Any use we make of the gifts placed in our hands is by definition dishonest, because those gifts are not ours. And because they are not ours, they are not ours to use in ways that do not honor the giver of them.

No matter how we slice it, we are spending something that doesn't belong to us.
It's when the steward realizes this, and reconciles his dishonesty that he is commended.

We all freely admit theologically that the earth is the Lord's and all that's in it. But sometimes, we forget what that really means when it comes to giving ourselves, our labor, our grace, our forgiveness, and our money.

When we think that our talents are to be saved, to be hoarded, to be buried under a rock, we have forgotten the reason they were placed into our care in the first place.

We are stewards, not bankers. There's a difference.

We are called to invest in people, not stocks, or department stores.

We are called to give out of our abundance, not to hang onto what we think is ours.
We are called to remember and respond to the source of all our gifts.

But, this church already knows this, I think.

We have given well over $250,000 in scholarships over the last few years, helping hundreds of people of all ages realize their educational dreams.

We invest well over $10,000 a year in our community and denomination to help with local and international development, crises, and charity. This is in addition to the church's regular tithing to our denomination in our per capita giving.

In the last couple of years, we have responded to international and local emergencies, in scope both large and small with thousands of dollars in aid, benevolence, care packets, and material donations of food and medical supplies.
We are able to do that because of those in the church who have realized that what they have is not their own, but God's, to be used in ways that fit in with God's investment strategy. Any other use of it would be dishonest.

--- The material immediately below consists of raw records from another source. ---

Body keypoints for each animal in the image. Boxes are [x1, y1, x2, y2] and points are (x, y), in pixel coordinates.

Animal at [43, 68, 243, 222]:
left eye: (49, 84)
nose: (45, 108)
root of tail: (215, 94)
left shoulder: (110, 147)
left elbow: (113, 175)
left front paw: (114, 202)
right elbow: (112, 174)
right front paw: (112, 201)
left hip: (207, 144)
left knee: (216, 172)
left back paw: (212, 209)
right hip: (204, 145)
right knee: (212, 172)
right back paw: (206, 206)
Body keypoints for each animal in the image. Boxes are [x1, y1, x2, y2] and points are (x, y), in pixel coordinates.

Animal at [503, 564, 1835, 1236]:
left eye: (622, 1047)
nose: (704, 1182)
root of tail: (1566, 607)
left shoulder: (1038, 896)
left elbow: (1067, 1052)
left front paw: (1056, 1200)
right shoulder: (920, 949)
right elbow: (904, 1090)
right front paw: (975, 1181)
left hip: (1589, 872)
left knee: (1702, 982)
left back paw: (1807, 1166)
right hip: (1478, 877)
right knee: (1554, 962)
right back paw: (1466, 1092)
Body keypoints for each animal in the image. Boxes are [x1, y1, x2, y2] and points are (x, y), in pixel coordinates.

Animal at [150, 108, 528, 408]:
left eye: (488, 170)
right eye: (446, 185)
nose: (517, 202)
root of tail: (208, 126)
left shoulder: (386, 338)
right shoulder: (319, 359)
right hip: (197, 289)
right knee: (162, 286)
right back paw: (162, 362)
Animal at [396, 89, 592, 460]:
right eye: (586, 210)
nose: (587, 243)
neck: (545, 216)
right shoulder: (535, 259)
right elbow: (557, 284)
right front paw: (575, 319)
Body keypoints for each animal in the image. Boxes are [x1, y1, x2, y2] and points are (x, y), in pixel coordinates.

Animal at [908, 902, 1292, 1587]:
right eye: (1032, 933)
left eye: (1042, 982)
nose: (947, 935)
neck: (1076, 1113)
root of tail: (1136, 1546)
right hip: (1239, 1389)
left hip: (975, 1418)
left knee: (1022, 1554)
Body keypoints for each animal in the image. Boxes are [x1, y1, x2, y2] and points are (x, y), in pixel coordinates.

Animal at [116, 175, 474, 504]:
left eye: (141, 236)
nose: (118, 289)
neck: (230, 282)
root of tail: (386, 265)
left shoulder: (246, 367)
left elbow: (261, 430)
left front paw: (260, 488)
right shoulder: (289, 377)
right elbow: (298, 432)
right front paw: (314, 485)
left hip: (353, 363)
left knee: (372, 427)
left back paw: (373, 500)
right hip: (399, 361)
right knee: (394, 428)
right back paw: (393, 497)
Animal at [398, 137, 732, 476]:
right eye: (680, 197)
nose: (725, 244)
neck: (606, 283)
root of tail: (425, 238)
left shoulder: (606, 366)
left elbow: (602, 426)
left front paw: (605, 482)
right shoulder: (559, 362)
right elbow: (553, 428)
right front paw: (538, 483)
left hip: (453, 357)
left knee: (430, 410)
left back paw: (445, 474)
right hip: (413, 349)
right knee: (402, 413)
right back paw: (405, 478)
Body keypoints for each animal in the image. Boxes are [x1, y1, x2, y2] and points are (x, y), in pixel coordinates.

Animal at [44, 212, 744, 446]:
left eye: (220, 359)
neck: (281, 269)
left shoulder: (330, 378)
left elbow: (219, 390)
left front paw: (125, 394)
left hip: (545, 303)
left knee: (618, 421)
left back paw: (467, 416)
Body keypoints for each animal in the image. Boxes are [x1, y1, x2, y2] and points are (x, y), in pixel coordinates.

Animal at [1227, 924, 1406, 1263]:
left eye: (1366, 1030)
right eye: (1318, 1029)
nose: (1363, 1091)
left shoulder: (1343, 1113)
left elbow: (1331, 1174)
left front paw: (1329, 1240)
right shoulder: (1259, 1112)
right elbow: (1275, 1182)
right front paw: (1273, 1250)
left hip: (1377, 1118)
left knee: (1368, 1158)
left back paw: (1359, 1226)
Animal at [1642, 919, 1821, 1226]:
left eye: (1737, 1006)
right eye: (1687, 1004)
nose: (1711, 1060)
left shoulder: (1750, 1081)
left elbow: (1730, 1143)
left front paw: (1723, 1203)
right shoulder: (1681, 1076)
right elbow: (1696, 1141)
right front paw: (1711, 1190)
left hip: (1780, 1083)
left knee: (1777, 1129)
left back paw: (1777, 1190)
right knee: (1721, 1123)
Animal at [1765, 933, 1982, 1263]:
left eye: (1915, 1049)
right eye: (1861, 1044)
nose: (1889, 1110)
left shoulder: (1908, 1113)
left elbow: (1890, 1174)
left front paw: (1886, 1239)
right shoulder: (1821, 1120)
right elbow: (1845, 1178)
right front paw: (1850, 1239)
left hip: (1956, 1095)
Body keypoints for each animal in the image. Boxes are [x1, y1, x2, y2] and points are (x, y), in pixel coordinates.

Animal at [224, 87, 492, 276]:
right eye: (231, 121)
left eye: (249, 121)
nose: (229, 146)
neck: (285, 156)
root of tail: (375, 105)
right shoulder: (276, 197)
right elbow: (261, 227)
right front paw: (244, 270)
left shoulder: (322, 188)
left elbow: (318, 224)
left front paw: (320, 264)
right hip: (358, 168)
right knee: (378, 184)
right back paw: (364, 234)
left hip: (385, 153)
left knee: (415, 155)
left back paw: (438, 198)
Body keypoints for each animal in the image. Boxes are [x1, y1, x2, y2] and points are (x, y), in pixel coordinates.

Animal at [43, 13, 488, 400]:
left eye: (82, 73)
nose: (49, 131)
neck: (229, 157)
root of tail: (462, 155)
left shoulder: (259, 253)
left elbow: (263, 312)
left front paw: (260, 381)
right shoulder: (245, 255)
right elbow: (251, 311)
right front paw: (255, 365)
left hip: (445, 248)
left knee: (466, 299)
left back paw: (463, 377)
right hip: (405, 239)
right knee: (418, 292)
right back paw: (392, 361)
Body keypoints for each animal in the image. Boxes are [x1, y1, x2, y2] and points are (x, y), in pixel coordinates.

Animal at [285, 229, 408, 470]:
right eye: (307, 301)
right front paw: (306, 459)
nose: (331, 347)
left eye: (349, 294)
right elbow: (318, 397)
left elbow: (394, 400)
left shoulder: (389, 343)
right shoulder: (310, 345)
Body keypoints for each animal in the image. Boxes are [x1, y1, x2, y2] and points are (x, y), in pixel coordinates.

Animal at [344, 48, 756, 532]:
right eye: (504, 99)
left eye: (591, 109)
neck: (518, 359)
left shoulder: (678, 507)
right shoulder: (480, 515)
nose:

Over the next couple of months, the Session, those elders which you elected to lead the church, will be gathering, praying, and discerning the will of God regarding the future of this church, especially in terms of how we invest the gifts that God has given us for his use.

During this season, we are given the chance to consider the ways that we might all might join in that conversation. We are given the opportunity to examine the way we think about the spiritual and material talents we have been entrusted with.
In short, we are given a chance to take a moment, and look in our wallets, and in our hearts, to see what's in there, and to remember who it really belongs to. Not to hold on to the treasures of the Gospel, not to bury it, not store in a vault somewhere, but to spend it, lavishly, on people who have not earned it any more than we ourselves have.

This next year holds a lot of promise for this church. I believe that God has blessed us all with a beautiful building, an enthusiastic core of teachers, a visionary session, a dedicated group of volunteers, and a music program that is willing to try new things, explore new forms of worship. We have all the ingredients we need to make a difference in this community, and in our world.

And that’s the sort of job that is worthwhile doing.